------ Excerpt to read ------
Real-time estimation of the electron temperature profile in DIII-D by leveraging neural-network surrogate models
S. Morosohk and E. Schuster
Contributions to Plasma Physics 2023, e202200153
Abstract
|
|
Control of both the magnitude and the shape of tokamak profiles will be
necessary to achieve stable, high-performance plasmas. In order to reject
disturbances in real time, feedback-control algorithms rely on accurate
real-time knowledge of the plasma state. When diagnostics alone are
insufficient, because they are limited in number or their measurements
are too noisy, observers can be used to combine diagnostic data with a
response model to provide a better estimation of different plasma properties.
------ Study material ------
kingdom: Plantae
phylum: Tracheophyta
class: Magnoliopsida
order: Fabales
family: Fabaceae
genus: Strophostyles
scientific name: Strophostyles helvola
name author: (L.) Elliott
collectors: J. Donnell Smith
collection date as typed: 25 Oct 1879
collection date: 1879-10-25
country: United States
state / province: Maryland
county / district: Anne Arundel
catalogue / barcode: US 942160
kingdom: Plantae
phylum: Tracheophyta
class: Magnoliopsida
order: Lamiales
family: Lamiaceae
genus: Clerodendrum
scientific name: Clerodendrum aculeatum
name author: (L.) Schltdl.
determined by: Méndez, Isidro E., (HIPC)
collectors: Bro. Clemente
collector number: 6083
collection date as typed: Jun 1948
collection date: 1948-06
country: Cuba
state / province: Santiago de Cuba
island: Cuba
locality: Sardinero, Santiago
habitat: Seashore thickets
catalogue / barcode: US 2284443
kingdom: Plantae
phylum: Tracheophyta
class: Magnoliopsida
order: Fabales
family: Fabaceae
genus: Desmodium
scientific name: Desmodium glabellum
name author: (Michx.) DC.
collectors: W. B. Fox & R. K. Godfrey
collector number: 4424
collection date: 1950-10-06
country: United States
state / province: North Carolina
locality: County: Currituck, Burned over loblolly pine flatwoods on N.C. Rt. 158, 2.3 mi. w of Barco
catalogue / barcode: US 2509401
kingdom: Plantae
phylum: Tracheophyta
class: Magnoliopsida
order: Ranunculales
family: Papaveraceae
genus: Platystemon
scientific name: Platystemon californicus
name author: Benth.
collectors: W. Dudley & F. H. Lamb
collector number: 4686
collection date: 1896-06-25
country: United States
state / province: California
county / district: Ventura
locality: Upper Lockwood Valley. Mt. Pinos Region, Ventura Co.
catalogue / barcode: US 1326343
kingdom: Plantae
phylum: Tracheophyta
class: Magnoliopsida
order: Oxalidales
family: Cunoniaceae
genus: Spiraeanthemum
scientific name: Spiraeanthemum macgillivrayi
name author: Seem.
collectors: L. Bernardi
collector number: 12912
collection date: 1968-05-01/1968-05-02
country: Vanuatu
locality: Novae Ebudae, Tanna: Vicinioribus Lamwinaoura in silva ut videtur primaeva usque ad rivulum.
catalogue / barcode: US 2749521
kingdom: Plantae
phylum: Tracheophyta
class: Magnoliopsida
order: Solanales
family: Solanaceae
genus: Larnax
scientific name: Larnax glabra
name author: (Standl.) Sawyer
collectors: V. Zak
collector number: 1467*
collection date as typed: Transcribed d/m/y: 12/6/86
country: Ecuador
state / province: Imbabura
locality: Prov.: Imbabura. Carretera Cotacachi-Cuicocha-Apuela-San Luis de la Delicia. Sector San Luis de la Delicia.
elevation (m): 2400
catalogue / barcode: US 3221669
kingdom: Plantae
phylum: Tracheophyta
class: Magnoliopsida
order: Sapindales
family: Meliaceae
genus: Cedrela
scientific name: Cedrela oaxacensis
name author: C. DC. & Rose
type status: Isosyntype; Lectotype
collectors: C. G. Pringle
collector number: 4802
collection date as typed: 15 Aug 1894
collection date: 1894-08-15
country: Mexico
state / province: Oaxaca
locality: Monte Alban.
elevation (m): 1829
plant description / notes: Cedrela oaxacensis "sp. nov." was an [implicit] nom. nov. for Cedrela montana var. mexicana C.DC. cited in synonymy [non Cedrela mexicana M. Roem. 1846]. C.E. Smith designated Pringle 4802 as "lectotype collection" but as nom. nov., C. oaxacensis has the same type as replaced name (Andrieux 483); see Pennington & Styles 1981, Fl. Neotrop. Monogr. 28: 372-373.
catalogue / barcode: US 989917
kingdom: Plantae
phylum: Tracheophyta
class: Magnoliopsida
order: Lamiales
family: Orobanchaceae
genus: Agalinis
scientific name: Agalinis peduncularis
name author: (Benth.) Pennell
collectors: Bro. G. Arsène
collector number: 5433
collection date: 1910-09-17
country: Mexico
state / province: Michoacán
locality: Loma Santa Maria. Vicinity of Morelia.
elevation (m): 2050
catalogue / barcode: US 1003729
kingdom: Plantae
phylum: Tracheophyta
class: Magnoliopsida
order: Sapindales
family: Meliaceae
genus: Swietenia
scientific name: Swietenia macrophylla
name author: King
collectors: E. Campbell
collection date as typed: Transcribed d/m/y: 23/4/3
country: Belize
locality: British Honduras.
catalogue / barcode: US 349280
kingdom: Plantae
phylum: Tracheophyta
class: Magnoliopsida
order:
------
**Parts of the exercise:**
1. In the abstract on real-time electron temperature estimation in DIII-D, what do feedback-control algorithms rely on in order to reject disturbances in real time?
2. Extend the abstract on real-time electron temperature estimation in DIII-D, beginning after its final sentence.

**Responses to the tasks:**
1. Accurate real-time knowledge of the plasma state.

2.
An observer has been developed to estimate the electron temperature profile
in real time using both diagnostic data from the Thomson scattering system
and a model based on the electron heat transport equation describing the
evolution of the electron temperature profile. Neural network surrogate
models are leveraged to help improve the overall model prediction while
staying within computation time constraints for real-time use. The observer
algorithm is shown in offline tests to produce smooth profiles that are
consistent with both the diagnostic data and the electron heat transport
equation. When implemented into the real-time plasma control system, this
observer will provide valuable information on the electron temperature
profile to many potential feedback-control applications.